After we left the lek, we travelled a few nearby backroads, hoping to see a Western Meadowlark. We saw 10! It had been so funny, while we sat in the blind at the lek, a Meadowlark was somewhere nearby and sang for us for about four hours! When we at last emerged into the sunlight, there was no sign of it anywhere. We did manage to get a few distant shots of two or three of them.
Thank you so much, Stephen and Dorothy, for offering to take me – so very kind and thoughtful of you, as always! The stop for having our sandwiches was great and the muffins you brought along with you ended the morning very nicely.
If you have time, the following 2:30 minute YouTube video by the Alberta Conservation Association is very good for showing the action of these birds. There are several still shots first and then the video starts. Pretty amazing! The birds remind me of a child’s wind-up toy : )
I came across an excellent brochure (pdf file) about Sharp-tailed Grouse on the Internet and will use some of the information from it, instead of using my own words to describe what goes on at a lek. I had seen females of this species before, on Christmas Bird Counts, but not a male and not at breeding time.
"Sharp-tailed grouse perform spring courtship displays on communal “dancing grounds” called leks. Here, males compete for breeding opportunities by displaying their "dancing” ability to females. Most activity on the lek occurs in the early morning just before sunrise and for a few hours afterwards. The males’ energetic display includes fluttering wings, rapid foot stomping and spinning in tight circles – reminiscent of wind-up toys. The most dominant males court females with low cooing sounds and by strutting around them with inflated air sacs on their neck and fanned tail feathers. It is nearly a winner-take-all form of competition, as only a few of the males are selected as mates by the females.
Leks are found in areas with dry open ground, where dancing activity keeps the vegetation well-trampled. Leks are used over several weeks beginning in late March and are often used for years, even decades. They are an important part of sharp-tailed grouse life, and the loss of suitable lek habitat can be a limiting factor for sharp-tailed grouse in Alberta.
Male sharp-tailed grouse gather on the lek in late March. In April the females arrive, sparking increased displaying by the males.
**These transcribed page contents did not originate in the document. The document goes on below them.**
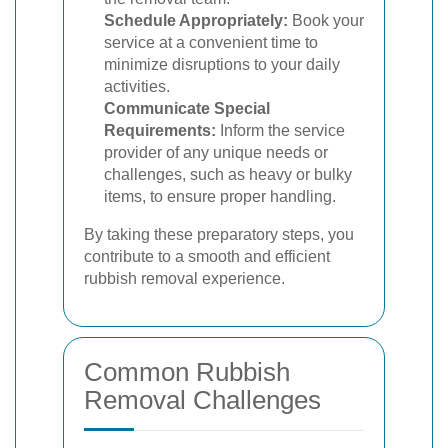
Schedule Appropriately:
Book your
service at a convenient time to
minimize disruptions to your daily
activities.
Communicate Special
Requirements:
Inform the service
provider of any unique needs or
challenges, such as heavy or bulky
items, to ensure proper handling.
By taking these preparatory steps, you
contribute to a smooth and efficient
rubbish removal experience.
Common Rubbish
Removal Challenges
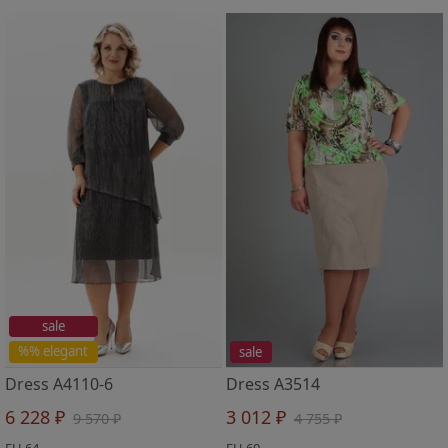
sale
%% elegant
sale
Dress A4110-6
Dress A3514
6 228 ₽
3 012 ₽
9 570 ₽
4 755 ₽
EU 64
EU 60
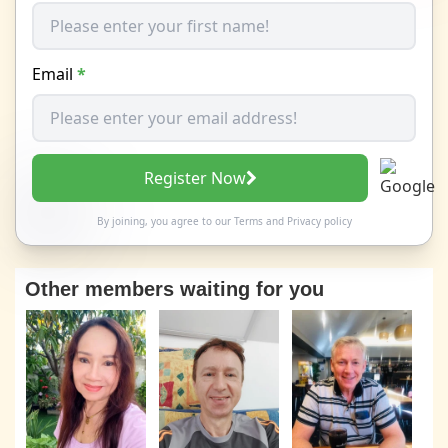
Email
*
Register Now
By joining, you agree to our
Terms
and
Privacy policy
Other members waiting for you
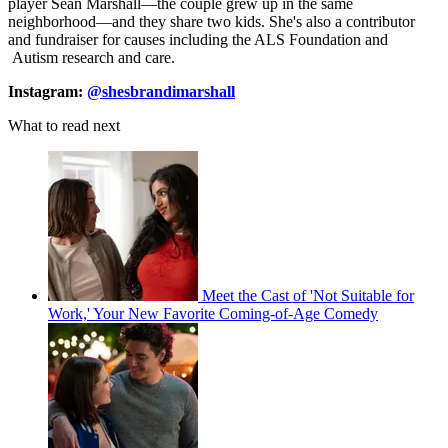
player Sean Marshall—the couple grew up in the same
neighborhood—and they share two kids. She's also a contributor
and fundraiser for causes including the ALS Foundation and
Autism research and care.
Instagram:
@shesbrandimarshall
What to read next
Meet the Cast of 'Not Suitable for
Work,' Your New Favorite Coming-of-Age Comedy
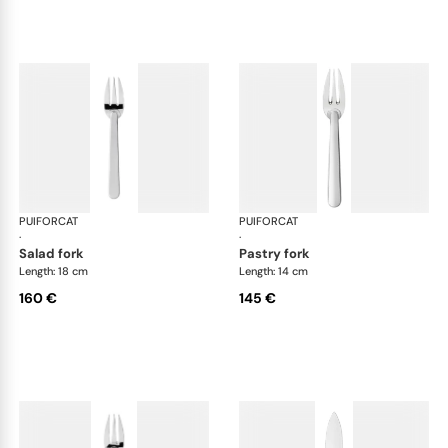
PUIFORCAT
Normandie, silver plated
PUIFORCAT
Nor
·
·
salad fork
pastry fork
Length: 18 cm
Length: 14 cm
160 €
145 €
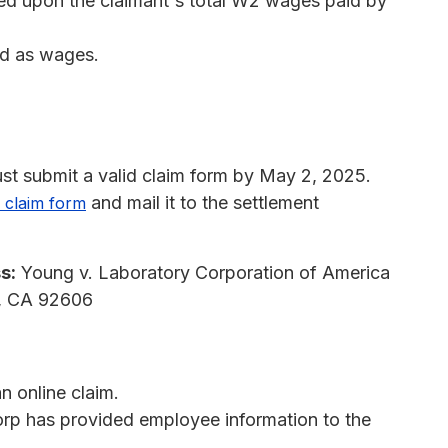
sed upon the claimant's total W2 wages paid by
ed as wages.
st submit a valid claim form by May 2, 2025.
and mail it to the settlement
 claim form
s:
Young v. Laboratory Corporation of America
e, CA 92606
 online claim.
orp has provided employee information to the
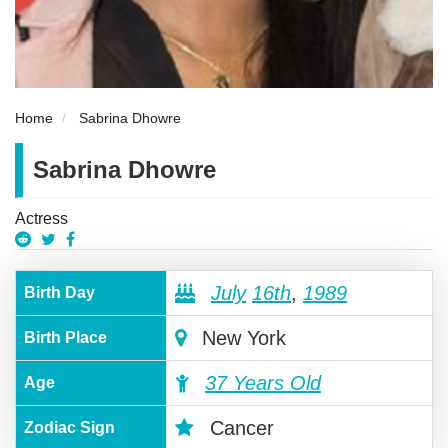
Home
Sabrina Dhowre
Sabrina Dhowre
Actress
July
16th
,
1989
Birth Day
New York
Birth Place
37 Years Old
Age
Cancer
Zodiac Sign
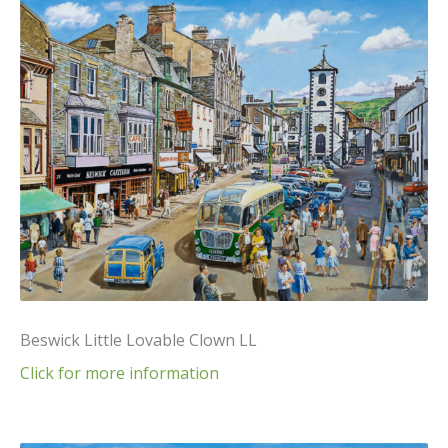
Beswick Little Lovable Clown LL
Click for more information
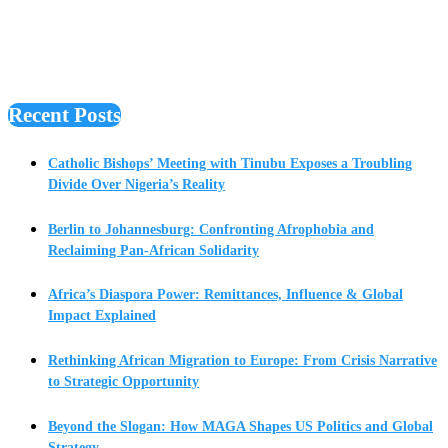
Recent Posts
Catholic Bishops’ Meeting with Tinubu Exposes a Troubling
Divide Over Nigeria’s Reality
Berlin to Johannesburg: Confronting Afrophobia and
Reclaiming Pan-African Solidarity
Africa’s Diaspora Power: Remittances, Influence & Global
Impact Explained
Rethinking African Migration to Europe: From Crisis Narrative
to Strategic Opportunity
Beyond the Slogan: How MAGA Shapes US Politics and Global
Strategy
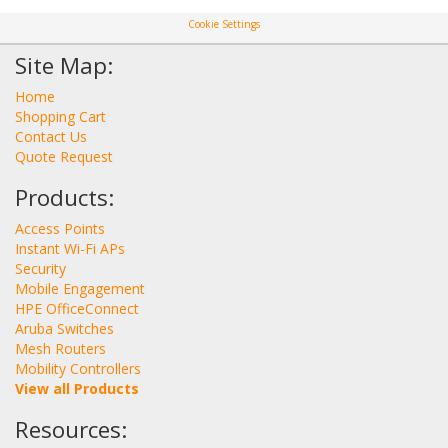
Cookie Settings
Site Map:
Home
Shopping Cart
Contact Us
Quote Request
Products:
Access Points
Instant Wi-Fi APs
Security
Mobile Engagement
HPE OfficeConnect
Aruba Switches
Mesh Routers
Mobility Controllers
View all Products
Resources:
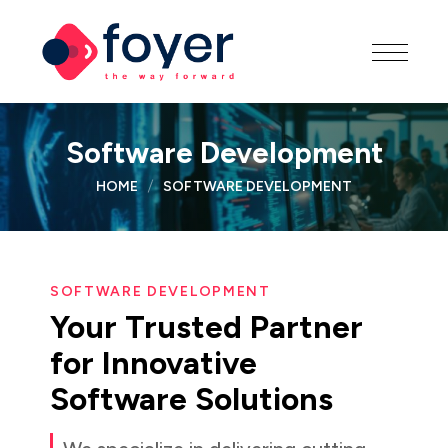
Software Development
HOME
SOFTWARE DEVELOPMENT
SOFTWARE DEVELOPMENT
Your
Trusted
Partner
for
Innovative
Software
Solutions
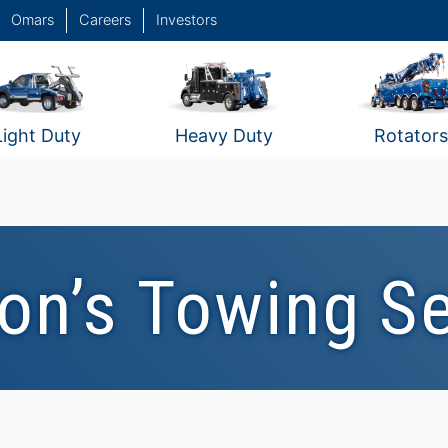
Omars
Careers
Investors
Light Duty
Heavy Duty
Rotators
on’s Towing S
Clayton's Towing
C
Service / Sunshine
S
Coast, Queensland,
Australia #2
A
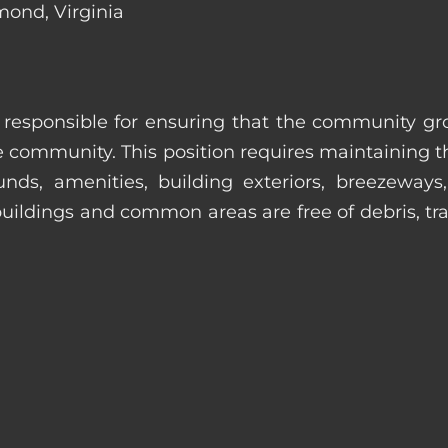
mond, Virginia
s responsible for ensuring that the community gro
e community. This position requires maintaining t
s, amenities, building exteriors, breezeways, c
uildings and common areas are free of debris, tras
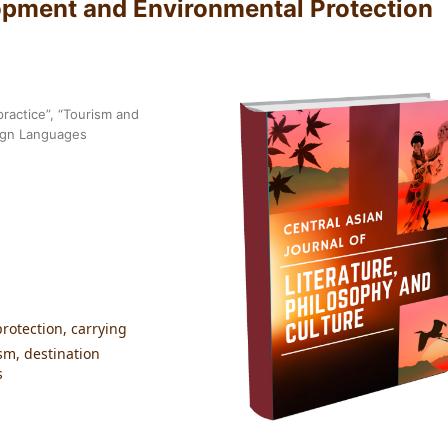
opment and Environmental Protection
ractice”, “Tourism and
reign Languages
rotection, carrying
sm, destination
s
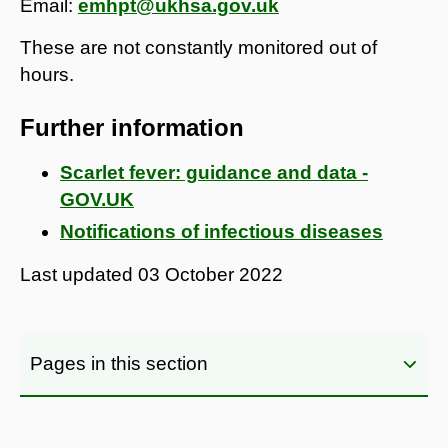
Email:
emhpt@ukhsa.gov.uk
These are not constantly monitored out of
hours.
Further information
Scarlet fever: guidance and data -
GOV.UK
Notifications of infectious diseases
Last updated
03 October 2022
Pages in this section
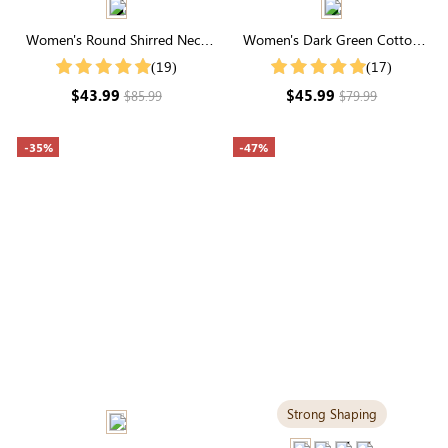
Women's Round Shirred Neck
Women's Dark Green Cotton
Long Sleeve Midi Dress
Plaid Round Neck Long Sleeve
(19)
(17)
Smocked Dress
$43.99
$45.99
$85.99
$79.99
-35%
-47%
Strong Shaping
Peak attendance by females on the lek occurs between mid to late April in much of Alberta. Once they have selected a male, hens breed once and then seek out a place to nest, usually in late April to early May.
Leks are an integral part of the lifecycle of prairie grouse. Active leks should never be approached, as any disturbance to the birds may disrupt breeding activities and result in the abandonment of the lek. The locations of active and historical leks are of great interest to grouse biologists.
Native North Americans called the sharp-tailed grouse “Fire Bird” because of their reliance on fires to keep their habitat open in wooded areas. Suppression of natural fire in parkland and boreal areas reduces the amount of open grassland available to sharp-tailed grouse.
Sharp-tailed grouse were an important food source for native North Americans and they continue to be a popular game bird for hunters today.
In Alberta, the sharp-tailed grouse is listed as “Sensitive.”
While exact population numbers are not known, there is a feeling that sharp-tailed grouse have decreased significantly in numbers over the past 40 years. This trend is supported by lek counts, hunter surveys, aerial counts and Breeding Bird Survey data. Declining numbers are the result of a reduction in the quality and quantity of sharp-tailed grouse habitat, particularly the loss of quality nesting and brood-rearing habitat." From www.ab-conservation.com.